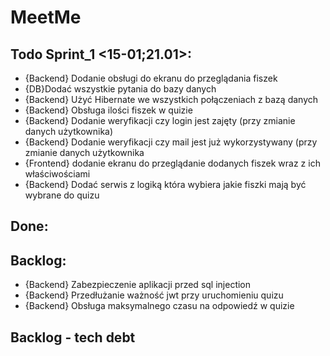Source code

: # MeetMe


## Todo Sprint_1 <15-01;21.01>:
- {Backend} Dodanie obsługi do ekranu do przeglądania fiszek
- {DB}Dodać wszystkie pytania do bazy danych
- {Backend} Użyć Hibernate we wszystkich połączeniach z bazą danych
- {Backend} Obsługa ilości fiszek w quizie
- {Backend} Dodanie weryfikacji czy login jest zajęty (przy zmianie danych użytkownika)
- {Backend} Dodanie weryfikacji czy mail jest już wykorzystywany (przy zmianie danych użytkownika
- {Frontend} dodanie ekranu do przeglądanie dodanych fiszek wraz z ich właściwościami
- {Backend} Dodać serwis z logiką która wybiera jakie fiszki mają być wybrane do quizu

## Done:


## Backlog:
- {Backend} Zabezpieczenie aplikacji przed sql injection
- {Backend} Przedłużanie ważność jwt przy uruchomieniu quizu
- {Backend} Obsługa maksymalnego czasu na odpowiedź w quizie

## Backlog - tech debt
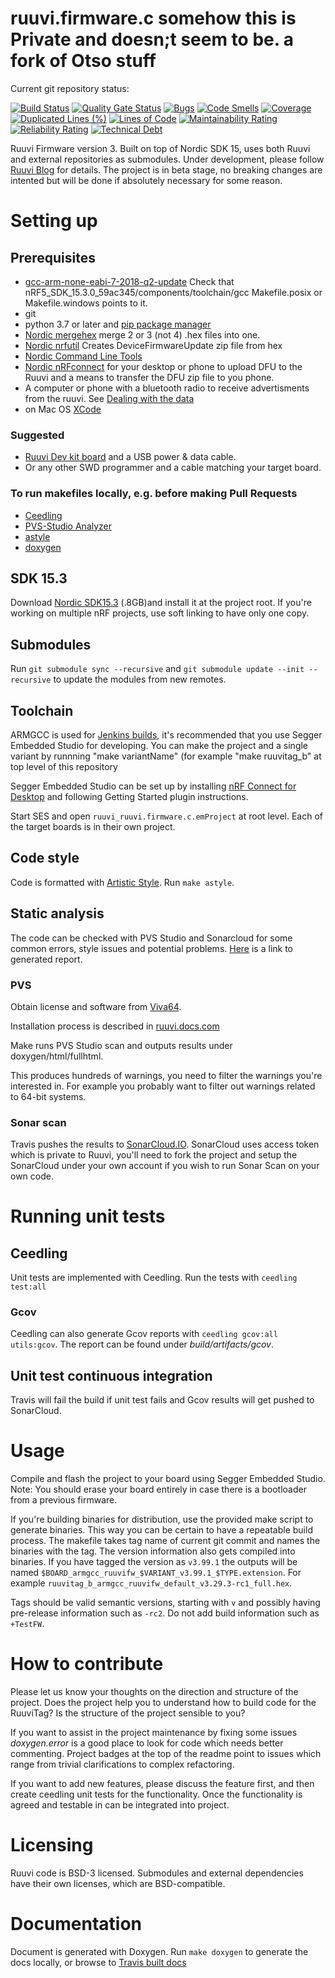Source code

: # ruuvi.firmware.c  somehow this is Private and doesn;t seem to be. a fork of Otso stuff
Current git repository status:

[![Build Status](https://jenkins.ruuvi.com/buildStatus/icon?job=ruuvi.firmware.c+-+deploy)](https://jenkins.ruuvi.com/job/ruuvi.firmware.c%20-%20deploy/)
[![Quality Gate Status](https://sonarcloud.io/api/project_badges/measure?project=ruuvi_ruuvi.firmware.c&metric=alert_status)](https://sonarcloud.io/dashboard?id=ruuvi_ruuvi.firmware.c)
[![Bugs](https://sonarcloud.io/api/project_badges/measure?project=ruuvi_ruuvi.firmware.c&metric=bugs)](https://sonarcloud.io/dashboard?id=ruuvi_ruuvi.firmware.c)
[![Code Smells](https://sonarcloud.io/api/project_badges/measure?project=ruuvi_ruuvi.firmware.c&metric=code_smells)](https://sonarcloud.io/dashboard?id=ruuvi_ruuvi.firmware.c)
[![Coverage](https://sonarcloud.io/api/project_badges/measure?project=ruuvi_ruuvi.firmware.c&metric=coverage)](https://sonarcloud.io/dashboard?id=ruuvi_ruuvi.firmware.c)
[![Duplicated Lines (%)](https://sonarcloud.io/api/project_badges/measure?project=ruuvi_ruuvi.firmware.c&metric=duplicated_lines_density)](https://sonarcloud.io/dashboard?id=ruuvi_ruuvi.firmware.c)
[![Lines of Code](https://sonarcloud.io/api/project_badges/measure?project=ruuvi_ruuvi.firmware.c&metric=ncloc)](https://sonarcloud.io/dashboard?id=ruuvi_ruuvi.firmware.c)
[![Maintainability Rating](https://sonarcloud.io/api/project_badges/measure?project=ruuvi_ruuvi.firmware.c&metric=sqale_rating)](https://sonarcloud.io/dashboard?id=ruuvi_ruuvi.firmware.c)
[![Reliability Rating](https://sonarcloud.io/api/project_badges/measure?project=ruuvi_ruuvi.firmware.c&metric=reliability_rating)](https://sonarcloud.io/dashboard?id=ruuvi_ruuvi.firmware.c)
[![Technical Debt](https://sonarcloud.io/api/project_badges/measure?project=ruuvi_ruuvi.firmware.c&metric=sqale_index)](https://sonarcloud.io/dashboard?id=ruuvi_ruuvi.firmware.c)

Ruuvi Firmware version 3. Built on top of Nordic SDK 15, uses both Ruuvi and external repositories as submodules.
Under development, please follow [Ruuvi Blog](https://ruuvi.com/blog/) for details. The project is in beta stage, no breaking changes are intented but will be done if absolutely necessary for some reason.  

# Setting up

## Prerequisites
* [gcc-arm-none-eabi-7-2018-q2-update](https://developer.arm.com/tools-and-software/open-source-software/developer-tools/gnu-toolchain/gnu-rm/downloads/7-2018-q2-update) Check that nRF5_SDK_15.3.0_59ac345/components/toolchain/gcc  Makefile.posix or Makefile.windows points to it.
* git
* python 3.7 or later and [pip package manager](https://pypi.org/project/pip/)
* [Nordic mergehex](https://infocenter.nordicsemi.com/index.jsp?topic=%2Fug_nrfutil%2FUG%2Fnrfutil%2Fnrfutil_intro.html) merge 2 or 3 (not 4) .hex files into one.
* [Nordic nrfutil](https://infocenter.nordicsemi.com/index.jsp?topic=%2Fug_nrfutil%2FUG%2Fnrfutil%2Fnrfutil_intro.html) Creates DeviceFirmwareUpdate zip file from hex
* [Nordic Command Line Tools](https://www.nordicsemi.com/Software-and-tools/Development-Tools/nRF-Command-Line-Tools/Download)
* [Nordic nRFconnect](https://www.nordicsemi.com/Software-and-tools/Development-Tools/nRF-Connect-for-desktop) for your desktop or phone to upload DFU to the Ruuvi and a means to transfer the DFU zip file to you phone.
* A computer or phone with a bluetooth radio to receive advertisments from the ruuvi. See [Dealing with the data](https://github.com/ruuvi/ruuvitag_fw/wiki/Dealing-with-the-data)
* on Mac OS [XCode](https://wilsonmar.github.io/xcode/)

### Suggested 
* [Ruuvi Dev kit board](https://shop.ruuvi.com/product/devkit/) and a USB power & data cable.
* Or any other SWD programmer and a cable matching your target board. 
 
### To run makefiles locally, e.g. before making Pull Requests
* [Ceedling](http://www.throwtheswitch.org/ceedling)
* [PVS-Studio Analyzer](https://www.viva64.com/en/pvs-studio/) 
* [astyle](https://sourceforge.net/projects/astyle/files/)
* [doxygen](https://www.doxygen.nl/index.html)

## SDK 15.3
Download [Nordic SDK15.3](https://developer.nordicsemi.com/nRF5_SDK/nRF5_SDK_v15.x.x/) (.8GB)and install it at the project root.
If you're working on multiple nRF projects, use soft linking to have only one copy.

## Submodules
Run `git submodule sync --recursive` and `git submodule update --init --recursive` to update the modules from new remotes. 

## Toolchain
ARMGCC is used for [Jenkins builds](http://jenkins.ruuvi.com/job/ruuvi.firmware.c/), it's recommended that you use Segger Embedded Studio for developing. You can make the project and a single variant by runnning "make variantName" (for example "make ruuvitag_b" at top level of this repository
 
Segger Embedded Studio can be set up by installing [nRF Connect for Desktop](https://www.nordicsemi.com/?sc_itemid=%7BB935528E-8BFA-42D9-8BB5-83E2A5E1FF5C%7D) 
and following Getting Started plugin instructions.

Start SES and open `ruuvi_ruuvi.firmware.c.emProject` at root level. Each of the target boards is in their own project.

## Code style
Code is formatted with [Artistic Style](http://astyle.sourceforge.net). 
Run `make astyle`.

## Static analysis
The code can be checked with PVS Studio and Sonarcloud for some common errors, style issues and potential problems. [Here](https://ruuvi.github.io/ruuvi.firmware.c/fullhtml/index.html) is a link to generated report.


### PVS
Obtain license and software from [Viva64](https://www.viva64.com/en/pvs-studio/).

Installation process is described in [ruuvi.docs.com](https://docs.ruuvi.com/toolchain/pvs-studio)

Make runs PVS Studio scan and outputs results under doxygen/html/fullhtml. 

This produces hundreds of warnings, you need to filter the warnings you're interested in. For example you probably want to filter out warnings related to 64-bit systems. 

### Sonar scan
Travis pushes the results to [SonarCloud.IO](https://sonarcloud.io/dashboard?id=ruuvi_ruuvi.firmware.c).
SonarCloud uses access token which is private to Ruuvi, you'll need to fork the project and setup
the SonarCloud under your own account if you wish to run Sonar Scan on your own code.

# Running unit tests
## Ceedling
Unit tests are implemented with Ceedling. Run the tests with
`ceedling test:all`

### Gcov
Ceedling can also generate Gcov reports with `ceedling gcov:all utils:gcov`.
The report can be found under _build/artifacts/gcov_.

## Unit test continuous integration
Travis will fail the build if unit test fails and Gcov results will get pushed to SonarCloud.

# Usage
Compile and flash the project to your board using Segger Embedded Studio. 
Note: You should erase your board entirely in case there is a bootloader from a previous firmware.

If you're building binaries for distribution, use the provided make script to generate binaries.
This way you can be certain to have a repeatable build process. The makefile takes tag name of current git commit
and names the binaries with the tag. The version information also gets compiled into binaries. 
If you have tagged the version as `v3.99.1` the outputs will be named `$BOARD_armgcc_ruuvifw_$VARIANT_v3.99.1_$TYPE.extension`.
For example `ruuvitag_b_armgcc_ruuvifw_default_v3.29.3-rc1_full.hex`. 

Tags should be valid semantic versions, starting with `v` and possibly having pre-release information such as `-rc2`. Do not add build information such as `+TestFW`.

# How to contribute
Please let us know your thoughts on the direction and structure of the project. Does the project help you to understand how to build code for the RuuviTag?
Is the structure of the project sensible to you? 

If you want to assist in the project maintenance by fixing some issues _doxygen.error_ is
a good place to look for code which needs better commenting. Project badges at the top of the
readme point to issues which range from trivial clarifications to complex refactoring. 

If you want to add new features, please discuss the feature first, and then create ceedling
unit tests for the functionality. Once the functionality is agreed and testable in can be integrated
into project.

# Licensing
Ruuvi code is BSD-3 licensed. Submodules and external dependencies have their own licenses, which are BSD-compatible.

# Documentation
Document is generated with Doxygen. Run `make doxygen` to generate the docs locally, or
browse to [Travis built docs](https://ruuvi.github.io/ruuvi.firmware.c)

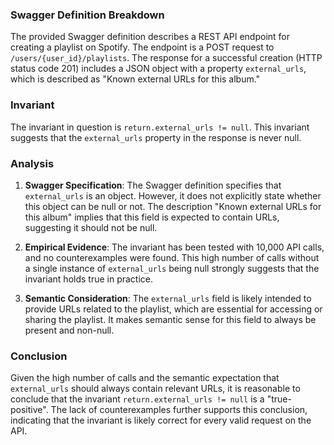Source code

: ### Swagger Definition Breakdown

The provided Swagger definition describes a REST API endpoint for creating a playlist on Spotify. The endpoint is a POST request to `/users/{user_id}/playlists`. The response for a successful creation (HTTP status code 201) includes a JSON object with a property `external_urls`, which is described as "Known external URLs for this album."

### Invariant

The invariant in question is `return.external_urls != null`. This invariant suggests that the `external_urls` property in the response is never null.

### Analysis

1. **Swagger Specification**: The Swagger definition specifies that `external_urls` is an object. However, it does not explicitly state whether this object can be null or not. The description "Known external URLs for this album" implies that this field is expected to contain URLs, suggesting it should not be null.

2. **Empirical Evidence**: The invariant has been tested with 10,000 API calls, and no counterexamples were found. This high number of calls without a single instance of `external_urls` being null strongly suggests that the invariant holds true in practice.

3. **Semantic Consideration**: The `external_urls` field is likely intended to provide URLs related to the playlist, which are essential for accessing or sharing the playlist. It makes semantic sense for this field to always be present and non-null.

### Conclusion

Given the high number of calls and the semantic expectation that `external_urls` should always contain relevant URLs, it is reasonable to conclude that the invariant `return.external_urls != null` is a "true-positive". The lack of counterexamples further supports this conclusion, indicating that the invariant is likely correct for every valid request on the API.
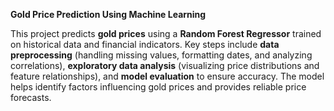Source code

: **Gold Price Prediction Using Machine Learning**  

This project predicts **gold prices** using a **Random Forest Regressor** trained on historical data and financial indicators. Key steps include **data preprocessing** (handling missing values, formatting dates, and analyzing correlations), **exploratory data analysis** (visualizing price distributions and feature relationships), and **model evaluation** to ensure accuracy. The model helps identify factors influencing gold prices and provides reliable price forecasts. 
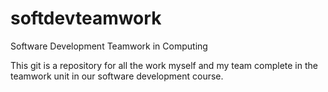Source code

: # softdevteamwork
Software Development Teamwork in Computing

This git is a repository for all the work myself and my team complete in the teamwork unit in our software development course.
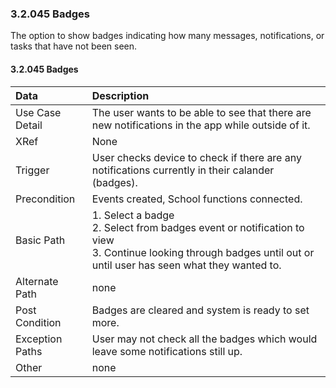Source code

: ### 3.2.045 Badges

The option to show badges indicating how many messages, notifications, or tasks that have not been seen.
                                                       
#### 3.2.045 Badges

| Data          | Description    |
|:--------------| :--------------|                                        
|Use Case Detail| The user wants to be able to see that there are new notifications in the app while outside of it. |
|XRef           | None|
|Trigger        | User checks device to check if there are any notifications currently in their calander (badges).|                          
|Precondition   | Events created, School functions connected.|
|Basic Path     | 1. Select a badge <br>2. Select from badges event or notification to view <br>3. Continue looking through badges until out or until user has seen what they wanted to.|
|Alternate Path | none|
|Post Condition | Badges are cleared and system is ready to set more.|
|Exception Paths| User may not check all the badges which would leave some notifications still up.|
|Other          | none|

▸ INSTRUCTION
Give back exactly the lines from the first line of the data through the line with "zmianie danych użytkownika)", pictures excluded.

▸ WRITTEN SOLUTION
Source code

: # MeetMe


## Todo Sprint_1 <15-01;21.01>:
- {Backend} Dodanie obsługi do ekranu do przeglądania fiszek
- {DB}Dodać wszystkie pytania do bazy danych
- {Backend} Użyć Hibernate we wszystkich połączeniach z bazą danych
- {Backend} Obsługa ilości fiszek w quizie
- {Backend} Dodanie weryfikacji czy login jest zajęty (przy zmianie danych użytkownika)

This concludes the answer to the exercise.